### WORK ORDER
Beginning with the first line, return the material verbatim and without pictures.

### GIVEN INFORMATION
.....

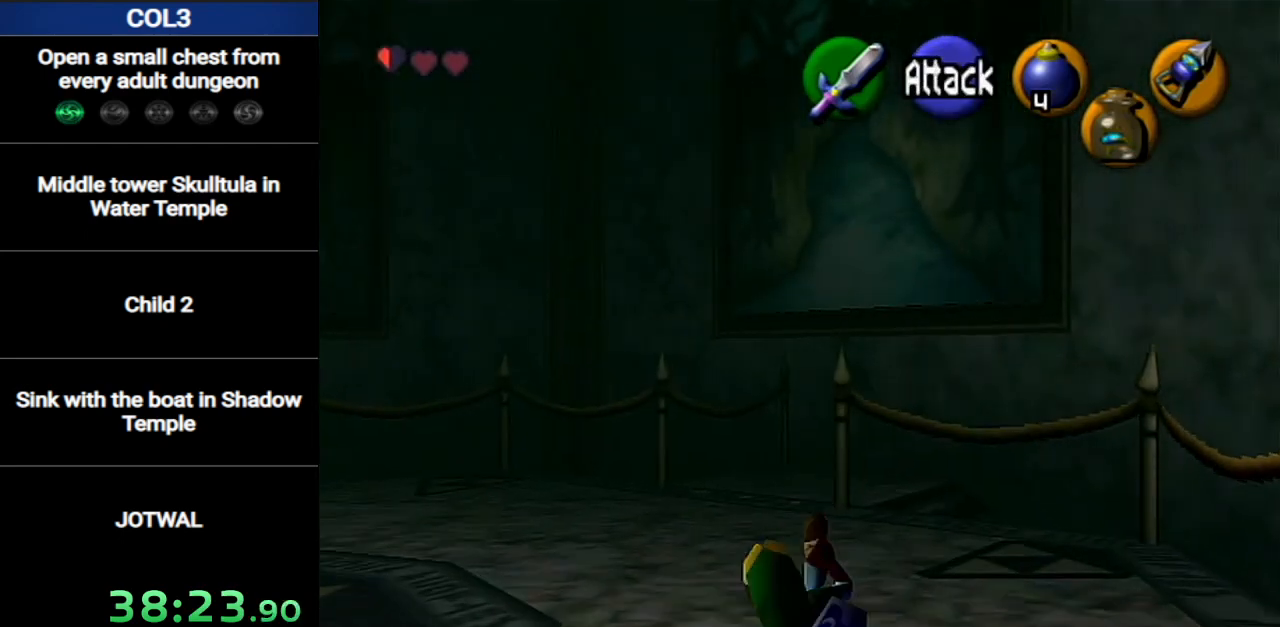
{"buttons": [], "left_stick": "up-right", "right_stick": "center", "events": [[167, "left_stick", "up-right"]]}
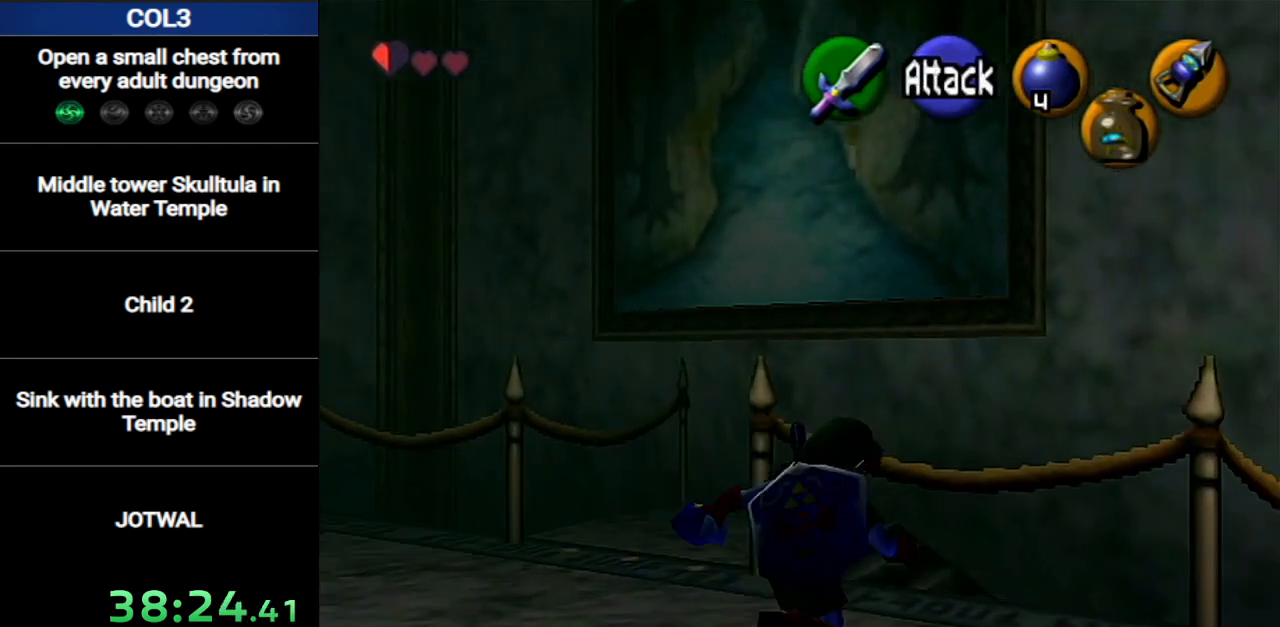
{"buttons": ["L1"], "left_stick": "center", "right_stick": "center", "events": [[283, "left_stick", "up"], [467, "L1", "down"], [467, "left_stick", "center"]]}
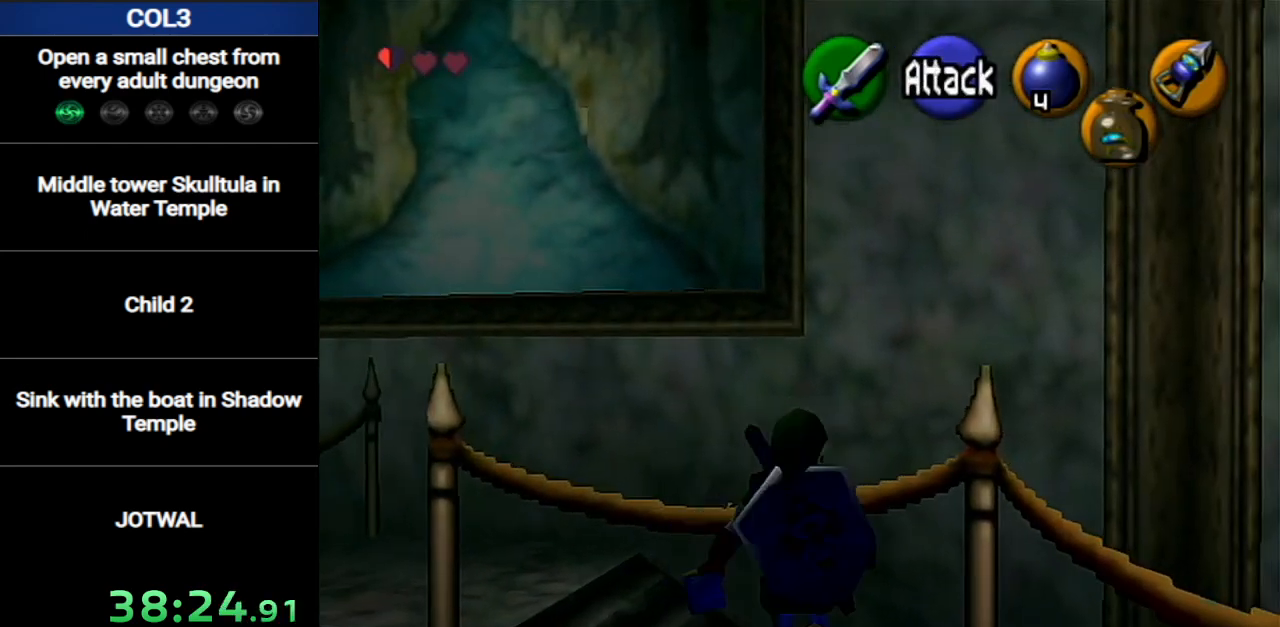
{"buttons": ["L1"], "left_stick": "down", "right_stick": "center", "events": [[100, "left_stick", "down"], [184, "R1", "down"], [284, "R1", "up"]]}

.....

### RESULT
{"buttons": [], "left_stick": "up-right", "right_stick": "center", "events": [[167, "left_stick", "up-right"]]}
{"buttons": ["L1"], "left_stick": "center", "right_stick": "center", "events": [[283, "left_stick", "up"], [467, "L1", "down"], [467, "left_stick", "center"]]}
{"buttons": ["L1"], "left_stick": "down", "right_stick": "center", "events": [[100, "left_stick", "down"], [184, "R1", "down"], [284, "R1", "up"]]}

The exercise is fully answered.